# Start of Exercise materials

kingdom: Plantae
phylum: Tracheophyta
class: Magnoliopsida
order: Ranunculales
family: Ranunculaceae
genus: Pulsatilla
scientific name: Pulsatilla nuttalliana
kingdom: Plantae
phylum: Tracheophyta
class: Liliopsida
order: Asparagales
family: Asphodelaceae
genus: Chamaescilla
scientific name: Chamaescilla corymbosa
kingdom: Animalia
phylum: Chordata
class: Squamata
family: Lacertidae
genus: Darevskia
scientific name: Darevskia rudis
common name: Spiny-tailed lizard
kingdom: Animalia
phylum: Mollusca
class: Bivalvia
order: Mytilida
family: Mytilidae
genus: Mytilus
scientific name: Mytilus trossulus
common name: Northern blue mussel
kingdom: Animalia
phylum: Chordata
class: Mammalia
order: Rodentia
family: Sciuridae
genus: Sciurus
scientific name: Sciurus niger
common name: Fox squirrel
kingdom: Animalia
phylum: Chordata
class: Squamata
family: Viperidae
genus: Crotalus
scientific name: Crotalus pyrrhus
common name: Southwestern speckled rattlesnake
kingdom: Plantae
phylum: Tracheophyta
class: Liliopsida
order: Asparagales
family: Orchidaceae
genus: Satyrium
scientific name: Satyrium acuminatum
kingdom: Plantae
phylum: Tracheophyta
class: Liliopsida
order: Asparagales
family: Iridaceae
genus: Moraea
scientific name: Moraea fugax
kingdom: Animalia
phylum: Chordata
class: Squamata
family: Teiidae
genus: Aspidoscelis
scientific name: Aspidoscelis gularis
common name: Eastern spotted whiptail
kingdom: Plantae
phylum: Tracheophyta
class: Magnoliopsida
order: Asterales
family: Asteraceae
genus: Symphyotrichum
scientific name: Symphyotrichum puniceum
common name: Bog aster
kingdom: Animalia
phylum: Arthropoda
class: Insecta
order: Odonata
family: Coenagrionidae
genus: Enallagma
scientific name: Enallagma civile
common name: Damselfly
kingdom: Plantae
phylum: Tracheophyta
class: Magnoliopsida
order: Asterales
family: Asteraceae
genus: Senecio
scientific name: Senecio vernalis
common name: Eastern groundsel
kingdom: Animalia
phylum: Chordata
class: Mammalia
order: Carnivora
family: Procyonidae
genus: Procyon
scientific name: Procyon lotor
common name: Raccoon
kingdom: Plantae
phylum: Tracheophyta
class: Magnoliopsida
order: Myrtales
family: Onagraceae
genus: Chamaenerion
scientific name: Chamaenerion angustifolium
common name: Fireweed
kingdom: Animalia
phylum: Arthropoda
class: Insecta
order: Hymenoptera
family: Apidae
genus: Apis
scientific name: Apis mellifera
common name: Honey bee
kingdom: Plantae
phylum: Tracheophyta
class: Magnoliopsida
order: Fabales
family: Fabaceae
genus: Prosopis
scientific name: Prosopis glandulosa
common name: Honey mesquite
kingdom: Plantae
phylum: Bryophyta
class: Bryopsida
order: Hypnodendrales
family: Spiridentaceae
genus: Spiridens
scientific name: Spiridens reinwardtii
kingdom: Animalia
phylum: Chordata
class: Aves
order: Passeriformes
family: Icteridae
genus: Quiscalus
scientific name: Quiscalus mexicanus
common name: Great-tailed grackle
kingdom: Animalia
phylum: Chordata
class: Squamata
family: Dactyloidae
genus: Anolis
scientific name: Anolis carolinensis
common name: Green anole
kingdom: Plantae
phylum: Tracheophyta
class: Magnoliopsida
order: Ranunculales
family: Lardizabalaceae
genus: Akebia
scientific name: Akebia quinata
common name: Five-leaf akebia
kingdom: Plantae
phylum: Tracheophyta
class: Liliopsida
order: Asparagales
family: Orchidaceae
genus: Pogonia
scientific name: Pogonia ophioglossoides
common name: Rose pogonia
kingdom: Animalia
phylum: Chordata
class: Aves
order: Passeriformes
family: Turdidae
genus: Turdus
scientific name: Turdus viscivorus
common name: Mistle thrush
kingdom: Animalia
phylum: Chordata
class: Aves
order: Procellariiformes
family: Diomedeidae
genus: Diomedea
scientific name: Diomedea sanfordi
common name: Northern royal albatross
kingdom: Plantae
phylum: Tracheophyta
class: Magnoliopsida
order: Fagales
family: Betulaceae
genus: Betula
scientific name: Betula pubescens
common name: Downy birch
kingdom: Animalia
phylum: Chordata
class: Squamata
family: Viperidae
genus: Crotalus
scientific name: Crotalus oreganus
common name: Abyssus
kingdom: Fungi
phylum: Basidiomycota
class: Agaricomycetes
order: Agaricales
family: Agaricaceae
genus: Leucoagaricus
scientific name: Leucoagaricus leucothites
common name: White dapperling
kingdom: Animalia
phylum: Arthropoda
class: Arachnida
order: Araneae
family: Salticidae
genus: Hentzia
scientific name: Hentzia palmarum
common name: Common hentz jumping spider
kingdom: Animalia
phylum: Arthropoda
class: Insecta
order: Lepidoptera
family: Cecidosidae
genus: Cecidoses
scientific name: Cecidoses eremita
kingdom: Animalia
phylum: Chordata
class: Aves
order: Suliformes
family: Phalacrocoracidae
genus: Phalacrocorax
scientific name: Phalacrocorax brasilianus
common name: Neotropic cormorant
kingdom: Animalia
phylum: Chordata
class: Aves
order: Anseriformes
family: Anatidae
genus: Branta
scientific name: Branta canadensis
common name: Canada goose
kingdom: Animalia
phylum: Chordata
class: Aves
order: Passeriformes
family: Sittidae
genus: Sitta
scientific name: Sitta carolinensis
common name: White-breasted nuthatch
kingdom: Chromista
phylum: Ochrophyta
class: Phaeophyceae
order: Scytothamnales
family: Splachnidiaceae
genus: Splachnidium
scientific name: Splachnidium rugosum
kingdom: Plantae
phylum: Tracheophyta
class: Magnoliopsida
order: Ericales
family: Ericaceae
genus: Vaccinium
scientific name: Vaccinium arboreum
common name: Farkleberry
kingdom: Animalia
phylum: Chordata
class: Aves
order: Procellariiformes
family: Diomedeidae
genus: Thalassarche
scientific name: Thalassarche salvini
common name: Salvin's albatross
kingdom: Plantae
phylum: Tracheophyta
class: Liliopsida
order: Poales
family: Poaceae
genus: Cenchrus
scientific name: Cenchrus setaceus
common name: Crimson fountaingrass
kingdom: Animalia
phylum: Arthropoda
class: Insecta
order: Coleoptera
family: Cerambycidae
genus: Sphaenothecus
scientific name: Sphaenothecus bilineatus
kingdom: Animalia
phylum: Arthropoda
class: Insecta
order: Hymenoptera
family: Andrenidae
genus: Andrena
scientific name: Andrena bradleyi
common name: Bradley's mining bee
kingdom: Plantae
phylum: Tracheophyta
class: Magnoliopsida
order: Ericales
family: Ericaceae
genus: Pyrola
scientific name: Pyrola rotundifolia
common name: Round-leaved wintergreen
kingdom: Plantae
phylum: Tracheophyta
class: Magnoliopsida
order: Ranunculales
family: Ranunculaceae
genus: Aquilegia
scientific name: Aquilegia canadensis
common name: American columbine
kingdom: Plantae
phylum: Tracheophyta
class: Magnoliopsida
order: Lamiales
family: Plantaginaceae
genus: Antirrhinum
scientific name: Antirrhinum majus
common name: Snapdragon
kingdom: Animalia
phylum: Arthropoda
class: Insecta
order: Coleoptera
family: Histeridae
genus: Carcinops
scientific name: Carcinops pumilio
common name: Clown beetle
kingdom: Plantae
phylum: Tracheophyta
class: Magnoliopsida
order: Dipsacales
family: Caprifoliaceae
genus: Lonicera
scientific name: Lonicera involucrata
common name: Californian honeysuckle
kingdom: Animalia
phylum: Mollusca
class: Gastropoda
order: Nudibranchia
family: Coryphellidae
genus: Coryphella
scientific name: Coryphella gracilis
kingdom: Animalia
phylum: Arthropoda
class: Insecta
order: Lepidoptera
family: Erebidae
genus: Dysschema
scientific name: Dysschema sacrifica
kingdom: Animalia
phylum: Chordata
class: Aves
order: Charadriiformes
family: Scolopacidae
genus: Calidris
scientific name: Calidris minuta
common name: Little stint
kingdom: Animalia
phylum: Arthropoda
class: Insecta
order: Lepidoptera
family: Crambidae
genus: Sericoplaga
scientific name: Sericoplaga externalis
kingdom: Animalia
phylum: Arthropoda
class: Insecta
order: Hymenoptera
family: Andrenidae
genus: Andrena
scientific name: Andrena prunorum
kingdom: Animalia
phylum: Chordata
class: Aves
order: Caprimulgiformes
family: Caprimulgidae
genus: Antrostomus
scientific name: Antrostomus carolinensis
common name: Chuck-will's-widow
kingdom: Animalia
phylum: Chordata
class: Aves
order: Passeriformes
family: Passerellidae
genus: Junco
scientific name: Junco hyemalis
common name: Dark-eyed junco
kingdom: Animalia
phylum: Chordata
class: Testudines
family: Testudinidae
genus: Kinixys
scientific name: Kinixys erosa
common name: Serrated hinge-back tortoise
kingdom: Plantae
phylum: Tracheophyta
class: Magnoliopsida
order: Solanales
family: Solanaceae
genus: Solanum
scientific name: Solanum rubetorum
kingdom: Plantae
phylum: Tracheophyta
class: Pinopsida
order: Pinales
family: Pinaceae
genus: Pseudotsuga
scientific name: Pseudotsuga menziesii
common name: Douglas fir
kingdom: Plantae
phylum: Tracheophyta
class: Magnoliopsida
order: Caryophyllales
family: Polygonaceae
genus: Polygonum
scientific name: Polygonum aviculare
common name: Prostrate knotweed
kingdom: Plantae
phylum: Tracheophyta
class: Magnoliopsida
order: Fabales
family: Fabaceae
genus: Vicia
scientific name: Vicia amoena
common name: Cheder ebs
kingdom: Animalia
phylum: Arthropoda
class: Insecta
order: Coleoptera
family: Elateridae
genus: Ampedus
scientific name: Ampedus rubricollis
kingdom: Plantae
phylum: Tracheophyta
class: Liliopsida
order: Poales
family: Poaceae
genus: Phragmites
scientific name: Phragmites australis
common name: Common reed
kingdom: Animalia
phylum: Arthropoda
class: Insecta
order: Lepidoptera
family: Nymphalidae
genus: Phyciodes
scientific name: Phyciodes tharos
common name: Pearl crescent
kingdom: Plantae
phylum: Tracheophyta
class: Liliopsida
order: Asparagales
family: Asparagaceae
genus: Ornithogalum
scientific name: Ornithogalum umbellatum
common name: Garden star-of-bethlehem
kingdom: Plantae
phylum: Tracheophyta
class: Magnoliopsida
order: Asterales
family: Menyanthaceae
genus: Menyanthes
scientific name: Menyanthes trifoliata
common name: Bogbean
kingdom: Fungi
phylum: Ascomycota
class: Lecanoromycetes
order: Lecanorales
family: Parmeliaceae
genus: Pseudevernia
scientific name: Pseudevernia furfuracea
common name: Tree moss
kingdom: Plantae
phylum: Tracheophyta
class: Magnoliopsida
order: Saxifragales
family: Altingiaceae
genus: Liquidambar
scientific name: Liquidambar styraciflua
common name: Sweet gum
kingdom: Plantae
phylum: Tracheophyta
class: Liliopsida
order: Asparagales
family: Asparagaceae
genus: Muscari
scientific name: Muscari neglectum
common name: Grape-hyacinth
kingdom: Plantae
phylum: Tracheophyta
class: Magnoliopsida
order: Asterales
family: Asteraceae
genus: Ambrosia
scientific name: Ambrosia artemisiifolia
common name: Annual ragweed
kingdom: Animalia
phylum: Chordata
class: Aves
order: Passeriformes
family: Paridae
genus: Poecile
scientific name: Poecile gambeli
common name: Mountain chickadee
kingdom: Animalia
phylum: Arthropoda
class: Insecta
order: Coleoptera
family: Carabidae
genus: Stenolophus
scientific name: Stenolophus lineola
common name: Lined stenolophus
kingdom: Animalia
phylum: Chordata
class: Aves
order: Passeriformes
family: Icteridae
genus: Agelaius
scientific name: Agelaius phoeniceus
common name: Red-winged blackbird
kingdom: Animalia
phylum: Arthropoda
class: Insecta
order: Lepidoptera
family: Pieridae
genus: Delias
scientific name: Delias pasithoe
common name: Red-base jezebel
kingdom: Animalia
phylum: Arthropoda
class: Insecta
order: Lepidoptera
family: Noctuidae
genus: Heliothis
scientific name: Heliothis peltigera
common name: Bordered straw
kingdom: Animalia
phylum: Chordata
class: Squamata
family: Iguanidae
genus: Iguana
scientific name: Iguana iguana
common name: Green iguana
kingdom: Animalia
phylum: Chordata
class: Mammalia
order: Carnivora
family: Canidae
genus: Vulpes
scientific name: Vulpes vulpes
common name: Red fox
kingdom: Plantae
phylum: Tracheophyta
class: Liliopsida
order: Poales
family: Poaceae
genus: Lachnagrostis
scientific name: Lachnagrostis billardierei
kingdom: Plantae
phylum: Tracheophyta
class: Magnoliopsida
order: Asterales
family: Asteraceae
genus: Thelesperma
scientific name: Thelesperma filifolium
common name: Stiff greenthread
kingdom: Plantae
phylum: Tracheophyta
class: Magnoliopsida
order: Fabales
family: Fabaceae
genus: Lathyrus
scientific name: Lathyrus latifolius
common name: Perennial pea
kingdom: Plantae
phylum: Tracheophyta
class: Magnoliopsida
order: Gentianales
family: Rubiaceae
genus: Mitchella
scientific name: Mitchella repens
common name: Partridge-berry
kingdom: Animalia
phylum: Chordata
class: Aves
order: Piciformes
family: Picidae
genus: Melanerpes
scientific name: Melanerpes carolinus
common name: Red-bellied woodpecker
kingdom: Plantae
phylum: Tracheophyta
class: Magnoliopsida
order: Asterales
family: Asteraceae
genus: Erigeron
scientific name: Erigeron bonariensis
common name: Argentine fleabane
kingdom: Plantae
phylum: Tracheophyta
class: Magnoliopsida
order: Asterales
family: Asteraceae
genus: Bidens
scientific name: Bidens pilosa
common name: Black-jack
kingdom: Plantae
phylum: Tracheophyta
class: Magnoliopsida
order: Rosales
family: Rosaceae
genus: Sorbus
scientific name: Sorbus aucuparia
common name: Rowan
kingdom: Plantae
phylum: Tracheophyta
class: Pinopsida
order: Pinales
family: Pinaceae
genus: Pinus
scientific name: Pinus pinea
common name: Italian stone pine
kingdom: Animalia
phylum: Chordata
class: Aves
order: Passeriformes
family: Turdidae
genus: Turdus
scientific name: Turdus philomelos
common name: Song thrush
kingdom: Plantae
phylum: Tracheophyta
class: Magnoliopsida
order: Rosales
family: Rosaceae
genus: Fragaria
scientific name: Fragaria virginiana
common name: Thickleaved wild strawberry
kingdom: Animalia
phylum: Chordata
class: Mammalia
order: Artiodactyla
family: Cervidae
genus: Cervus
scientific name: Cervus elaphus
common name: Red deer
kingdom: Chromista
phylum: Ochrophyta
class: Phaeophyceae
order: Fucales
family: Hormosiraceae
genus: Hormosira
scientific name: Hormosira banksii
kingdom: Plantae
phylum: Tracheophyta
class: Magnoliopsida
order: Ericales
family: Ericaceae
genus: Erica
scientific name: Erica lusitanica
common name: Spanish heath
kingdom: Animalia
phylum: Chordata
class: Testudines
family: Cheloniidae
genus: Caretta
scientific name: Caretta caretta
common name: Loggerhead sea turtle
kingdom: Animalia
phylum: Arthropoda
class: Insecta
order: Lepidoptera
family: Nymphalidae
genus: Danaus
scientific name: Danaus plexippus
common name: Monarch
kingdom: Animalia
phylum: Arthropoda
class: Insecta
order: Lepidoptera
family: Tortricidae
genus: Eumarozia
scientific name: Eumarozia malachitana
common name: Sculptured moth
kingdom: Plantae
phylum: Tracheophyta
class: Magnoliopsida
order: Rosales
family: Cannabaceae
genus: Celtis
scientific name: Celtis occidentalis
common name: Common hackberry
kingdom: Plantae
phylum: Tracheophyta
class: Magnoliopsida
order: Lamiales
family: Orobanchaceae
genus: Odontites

# End of Exercise materials

Put the stretch of items from the line containing "family: Cannabaceae" through the last item into a two-column CSV headed field and value. Give one row per item, quote every field, and replace any line breaks with spaces.

▶ [Right answer]:
field,value
"family:","Cannabaceae"
"genus:","Celtis"
"scientific name:","Celtis occidentalis"
"common name:","Common hackberry"
"kingdom:","Plantae"
"phylum:","Tracheophyta"
"class:","Magnoliopsida"
"order:","Lamiales"
"family:","Orobanchaceae"
"genus:","Odontites"